WORK REQUIRED:
Update the records below by changing "Online Registration" to "Online Enrollment" and keeping every other line as it stands.
*** Opening STORED DATA ***
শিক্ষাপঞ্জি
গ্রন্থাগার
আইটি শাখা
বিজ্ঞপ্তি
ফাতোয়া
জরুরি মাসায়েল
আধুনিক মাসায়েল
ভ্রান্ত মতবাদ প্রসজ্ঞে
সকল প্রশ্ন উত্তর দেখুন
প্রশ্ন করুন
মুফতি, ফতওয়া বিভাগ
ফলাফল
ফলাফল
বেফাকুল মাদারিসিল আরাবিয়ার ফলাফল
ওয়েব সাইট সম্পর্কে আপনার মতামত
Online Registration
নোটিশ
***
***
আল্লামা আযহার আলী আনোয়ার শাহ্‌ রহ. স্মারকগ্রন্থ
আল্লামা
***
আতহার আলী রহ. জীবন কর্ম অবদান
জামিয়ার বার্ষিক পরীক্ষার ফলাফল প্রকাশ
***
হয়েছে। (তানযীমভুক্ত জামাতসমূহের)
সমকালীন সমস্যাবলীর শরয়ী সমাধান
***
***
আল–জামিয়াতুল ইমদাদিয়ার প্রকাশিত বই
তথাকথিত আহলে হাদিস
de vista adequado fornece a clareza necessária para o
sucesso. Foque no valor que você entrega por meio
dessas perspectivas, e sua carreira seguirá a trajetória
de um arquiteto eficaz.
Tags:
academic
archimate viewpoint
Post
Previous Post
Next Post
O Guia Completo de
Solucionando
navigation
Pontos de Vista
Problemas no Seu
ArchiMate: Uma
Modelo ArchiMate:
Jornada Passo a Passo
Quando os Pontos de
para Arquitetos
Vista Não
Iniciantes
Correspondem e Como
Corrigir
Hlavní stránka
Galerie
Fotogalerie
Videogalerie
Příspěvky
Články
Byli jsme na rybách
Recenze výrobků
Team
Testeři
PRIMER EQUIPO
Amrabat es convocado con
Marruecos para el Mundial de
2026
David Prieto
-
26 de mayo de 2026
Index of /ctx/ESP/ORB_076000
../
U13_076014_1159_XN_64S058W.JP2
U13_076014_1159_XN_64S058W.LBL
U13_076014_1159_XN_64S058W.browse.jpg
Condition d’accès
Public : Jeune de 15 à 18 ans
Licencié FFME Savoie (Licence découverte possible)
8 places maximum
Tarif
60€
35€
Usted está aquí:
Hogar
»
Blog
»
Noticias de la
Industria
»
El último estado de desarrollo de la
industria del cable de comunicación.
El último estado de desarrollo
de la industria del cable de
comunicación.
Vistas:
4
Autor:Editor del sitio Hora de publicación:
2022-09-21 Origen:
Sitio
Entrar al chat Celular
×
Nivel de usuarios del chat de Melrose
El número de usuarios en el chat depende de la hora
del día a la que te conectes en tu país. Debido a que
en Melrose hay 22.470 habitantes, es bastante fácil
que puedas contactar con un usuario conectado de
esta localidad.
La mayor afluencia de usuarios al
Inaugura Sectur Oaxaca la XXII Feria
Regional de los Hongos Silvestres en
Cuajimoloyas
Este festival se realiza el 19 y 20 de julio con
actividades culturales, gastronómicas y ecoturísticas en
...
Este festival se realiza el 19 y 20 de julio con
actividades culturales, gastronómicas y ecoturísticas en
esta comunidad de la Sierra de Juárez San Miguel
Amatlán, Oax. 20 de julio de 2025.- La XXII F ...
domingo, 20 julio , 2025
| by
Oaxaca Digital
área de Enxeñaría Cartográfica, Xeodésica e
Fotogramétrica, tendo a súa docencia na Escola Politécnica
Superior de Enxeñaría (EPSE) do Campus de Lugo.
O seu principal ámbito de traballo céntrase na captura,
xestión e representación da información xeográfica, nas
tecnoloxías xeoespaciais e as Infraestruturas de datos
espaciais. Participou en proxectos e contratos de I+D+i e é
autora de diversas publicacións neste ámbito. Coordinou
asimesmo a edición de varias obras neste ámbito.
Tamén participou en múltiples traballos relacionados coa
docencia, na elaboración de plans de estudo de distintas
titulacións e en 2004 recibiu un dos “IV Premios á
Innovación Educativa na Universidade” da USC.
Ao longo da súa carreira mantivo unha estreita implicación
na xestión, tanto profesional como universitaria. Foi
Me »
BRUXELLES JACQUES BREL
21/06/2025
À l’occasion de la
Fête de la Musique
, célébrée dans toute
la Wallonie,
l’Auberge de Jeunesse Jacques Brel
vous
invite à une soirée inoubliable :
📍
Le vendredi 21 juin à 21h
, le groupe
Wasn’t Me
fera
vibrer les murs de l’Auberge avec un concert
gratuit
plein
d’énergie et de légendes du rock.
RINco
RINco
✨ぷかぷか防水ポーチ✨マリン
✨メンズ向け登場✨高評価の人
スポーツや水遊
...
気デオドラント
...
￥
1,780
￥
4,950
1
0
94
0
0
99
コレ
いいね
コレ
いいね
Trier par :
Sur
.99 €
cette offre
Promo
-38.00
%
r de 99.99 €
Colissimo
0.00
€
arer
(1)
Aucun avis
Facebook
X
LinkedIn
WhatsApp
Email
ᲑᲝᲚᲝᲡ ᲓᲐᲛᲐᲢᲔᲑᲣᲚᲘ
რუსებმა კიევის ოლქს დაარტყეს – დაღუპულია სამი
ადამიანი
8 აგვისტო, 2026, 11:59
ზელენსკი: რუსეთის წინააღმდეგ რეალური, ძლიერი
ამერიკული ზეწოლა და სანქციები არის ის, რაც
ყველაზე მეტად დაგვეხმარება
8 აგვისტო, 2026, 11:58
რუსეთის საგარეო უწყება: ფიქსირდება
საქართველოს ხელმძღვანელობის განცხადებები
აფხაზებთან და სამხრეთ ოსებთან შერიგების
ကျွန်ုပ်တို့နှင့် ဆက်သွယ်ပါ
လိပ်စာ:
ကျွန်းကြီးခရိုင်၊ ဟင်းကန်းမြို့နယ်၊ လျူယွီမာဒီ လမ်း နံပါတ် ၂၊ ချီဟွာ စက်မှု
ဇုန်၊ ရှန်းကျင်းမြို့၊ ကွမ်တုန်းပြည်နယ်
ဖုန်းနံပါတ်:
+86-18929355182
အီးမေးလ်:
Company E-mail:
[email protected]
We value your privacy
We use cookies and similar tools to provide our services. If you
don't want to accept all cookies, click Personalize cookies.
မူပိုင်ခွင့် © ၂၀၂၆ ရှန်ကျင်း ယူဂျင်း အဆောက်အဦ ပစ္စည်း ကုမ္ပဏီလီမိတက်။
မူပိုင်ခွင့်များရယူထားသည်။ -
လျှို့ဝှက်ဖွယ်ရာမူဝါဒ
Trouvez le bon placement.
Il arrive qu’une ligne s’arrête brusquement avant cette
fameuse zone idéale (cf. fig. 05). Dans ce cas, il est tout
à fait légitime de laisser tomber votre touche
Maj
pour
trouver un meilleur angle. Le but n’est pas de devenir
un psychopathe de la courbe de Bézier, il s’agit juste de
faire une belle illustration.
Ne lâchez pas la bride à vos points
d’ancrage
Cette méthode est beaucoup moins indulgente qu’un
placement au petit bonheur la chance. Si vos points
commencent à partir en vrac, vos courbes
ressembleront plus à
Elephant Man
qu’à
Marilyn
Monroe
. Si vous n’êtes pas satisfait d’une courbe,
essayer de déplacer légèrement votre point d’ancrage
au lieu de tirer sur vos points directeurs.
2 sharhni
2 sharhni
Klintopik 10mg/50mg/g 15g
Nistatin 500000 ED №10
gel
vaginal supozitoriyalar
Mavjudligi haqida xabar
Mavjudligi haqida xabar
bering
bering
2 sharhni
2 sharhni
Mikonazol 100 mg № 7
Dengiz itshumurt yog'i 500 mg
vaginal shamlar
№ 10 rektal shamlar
*** Closing STORED DATA ***
EXPECTED ANSWER:
শিক্ষাপঞ্জি
গ্রন্থাগার
আইটি শাখা
বিজ্ঞপ্তি
ফাতোয়া
জরুরি মাসায়েল
আধুনিক মাসায়েল
ভ্রান্ত মতবাদ প্রসজ্ঞে
সকল প্রশ্ন উত্তর দেখুন
প্রশ্ন করুন
মুফতি, ফতওয়া বিভাগ
ফলাফল
ফলাফল
বেফাকুল মাদারিসিল আরাবিয়ার ফলাফল
ওয়েব সাইট সম্পর্কে আপনার মতামত
Online Enrollment
নোটিশ
***
***
আল্লামা আযহার আলী আনোয়ার শাহ্‌ রহ. স্মারকগ্রন্থ
আল্লামা
***
আতহার আলী রহ. জীবন কর্ম অবদান
জামিয়ার বার্ষিক পরীক্ষার ফলাফল প্রকাশ
***
হয়েছে। (তানযীমভুক্ত জামাতসমূহের)
সমকালীন সমস্যাবলীর শরয়ী সমাধান
***
***
আল–জামিয়াতুল ইমদাদিয়ার প্রকাশিত বই
তথাকথিত আহলে হাদিস
de vista adequado fornece a clareza necessária para o
sucesso. Foque no valor que você entrega por meio
dessas perspectivas, e sua carreira seguirá a trajetória
de um arquiteto eficaz.
Tags:
academic
archimate viewpoint
Post
Previous Post
Next Post
O Guia Completo de
Solucionando
navigation
Pontos de Vista
Problemas no Seu
ArchiMate: Uma
Modelo ArchiMate:
Jornada Passo a Passo
Quando os Pontos de
para Arquitetos
Vista Não
Iniciantes
Correspondem e Como
Corrigir
Hlavní stránka
Galerie
Fotogalerie
Videogalerie
Příspěvky
Články
Byli jsme na rybách
Recenze výrobků
Team
Testeři
PRIMER EQUIPO
Amrabat es convocado con
Marruecos para el Mundial de
2026
David Prieto
-
26 de mayo de 2026
Index of /ctx/ESP/ORB_076000
../
U13_076014_1159_XN_64S058W.JP2
U13_076014_1159_XN_64S058W.LBL
U13_076014_1159_XN_64S058W.browse.jpg
Condition d’accès
Public : Jeune de 15 à 18 ans
Licencié FFME Savoie (Licence découverte possible)
8 places maximum
Tarif
60€
35€
Usted está aquí:
Hogar
»
Blog
»
Noticias de la
Industria
»
El último estado de desarrollo de la
industria del cable de comunicación.
El último estado de desarrollo
de la industria del cable de
comunicación.
Vistas:
4
Autor:Editor del sitio Hora de publicación:
2022-09-21 Origen:
Sitio
Entrar al chat Celular
×
Nivel de usuarios del chat de Melrose
El número de usuarios en el chat depende de la hora
del día a la que te conectes en tu país. Debido a que
en Melrose hay 22.470 habitantes, es bastante fácil
que puedas contactar con un usuario conectado de
esta localidad.
La mayor afluencia de usuarios al
Inaugura Sectur Oaxaca la XXII Feria
Regional de los Hongos Silvestres en
Cuajimoloyas
Este festival se realiza el 19 y 20 de julio con
actividades culturales, gastronómicas y ecoturísticas en
...
Este festival se realiza el 19 y 20 de julio con
actividades culturales, gastronómicas y ecoturísticas en
esta comunidad de la Sierra de Juárez San Miguel
Amatlán, Oax. 20 de julio de 2025.- La XXII F ...
domingo, 20 julio , 2025
| by
Oaxaca Digital
área de Enxeñaría Cartográfica, Xeodésica e
Fotogramétrica, tendo a súa docencia na Escola Politécnica
Superior de Enxeñaría (EPSE) do Campus de Lugo.
O seu principal ámbito de traballo céntrase na captura,
xestión e representación da información xeográfica, nas
tecnoloxías xeoespaciais e as Infraestruturas de datos
espaciais. Participou en proxectos e contratos de I+D+i e é
autora de diversas publicacións neste ámbito. Coordinou
asimesmo a edición de varias obras neste ámbito.
Tamén participou en múltiples traballos relacionados coa
docencia, na elaboración de plans de estudo de distintas
titulacións e en 2004 recibiu un dos “IV Premios á
Innovación Educativa na Universidade” da USC.
Ao longo da súa carreira mantivo unha estreita implicación
na xestión, tanto profesional como universitaria. Foi
Me »
BRUXELLES JACQUES BREL
21/06/2025
À l’occasion de la
Fête de la Musique
, célébrée dans toute
la Wallonie,
l’Auberge de Jeunesse Jacques Brel
vous
invite à une soirée inoubliable :
📍
Le vendredi 21 juin à 21h
, le groupe
Wasn’t Me
fera
vibrer les murs de l’Auberge avec un concert
gratuit
plein
d’énergie et de légendes du rock.
RINco
RINco
✨ぷかぷか防水ポーチ✨マリン
✨メンズ向け登場✨高評価の人
スポーツや水遊
...
気デオドラント
...
￥
1,780
￥
4,950
1
0
94
0
0
99
コレ
いいね
コレ
いいね
Trier par :
Sur
.99 €
cette offre
Promo
-38.00
%
r de 99.99 €
Colissimo
0.00
€
arer
(1)
Aucun avis
Facebook
X
LinkedIn
WhatsApp
Email
ᲑᲝᲚᲝᲡ ᲓᲐᲛᲐᲢᲔᲑᲣᲚᲘ
რუსებმა კიევის ოლქს დაარტყეს – დაღუპულია სამი
ადამიანი
8 აგვისტო, 2026, 11:59
ზელენსკი: რუსეთის წინააღმდეგ რეალური, ძლიერი
ამერიკული ზეწოლა და სანქციები არის ის, რაც
ყველაზე მეტად დაგვეხმარება
8 აგვისტო, 2026, 11:58
რუსეთის საგარეო უწყება: ფიქსირდება
საქართველოს ხელმძღვანელობის განცხადებები
აფხაზებთან და სამხრეთ ოსებთან შერიგების
ကျွန်ုပ်တို့နှင့် ဆက်သွယ်ပါ
လိပ်စာ:
ကျွန်းကြီးခရိုင်၊ ဟင်းကန်းမြို့နယ်၊ လျူယွီမာဒီ လမ်း နံပါတ် ၂၊ ချီဟွာ စက်မှု
ဇုန်၊ ရှန်းကျင်းမြို့၊ ကွမ်တုန်းပြည်နယ်
ဖုန်းနံပါတ်:
+86-18929355182
အီးမေးလ်:
Company E-mail:
[email protected]
We value your privacy
We use cookies and similar tools to provide our services. If you
don't want to accept all cookies, click Personalize cookies.
မူပိုင်ခွင့် © ၂၀၂၆ ရှန်ကျင်း ယူဂျင်း အဆောက်အဦ ပစ္စည်း ကုမ္ပဏီလီမိတက်။
မူပိုင်ခွင့်များရယူထားသည်။ -
လျှို့ဝှက်ဖွယ်ရာမူဝါဒ
Trouvez le bon placement.
Il arrive qu’une ligne s’arrête brusquement avant cette
fameuse zone idéale (cf. fig. 05). Dans ce cas, il est tout
à fait légitime de laisser tomber votre touche
Maj
pour
trouver un meilleur angle. Le but n’est pas de devenir
un psychopathe de la courbe de Bézier, il s’agit juste de
faire une belle illustration.
Ne lâchez pas la bride à vos points
d’ancrage
Cette méthode est beaucoup moins indulgente qu’un
placement au petit bonheur la chance. Si vos points
commencent à partir en vrac, vos courbes
ressembleront plus à
Elephant Man
qu’à
Marilyn
Monroe
. Si vous n’êtes pas satisfait d’une courbe,
essayer de déplacer légèrement votre point d’ancrage
au lieu de tirer sur vos points directeurs.
2 sharhni
2 sharhni
Klintopik 10mg/50mg/g 15g
Nistatin 500000 ED №10
gel
vaginal supozitoriyalar
Mavjudligi haqida xabar
Mavjudligi haqida xabar
bering
bering
2 sharhni
2 sharhni
Mikonazol 100 mg № 7
Dengiz itshumurt yog'i 500 mg
vaginal shamlar
№ 10 rektal shamlar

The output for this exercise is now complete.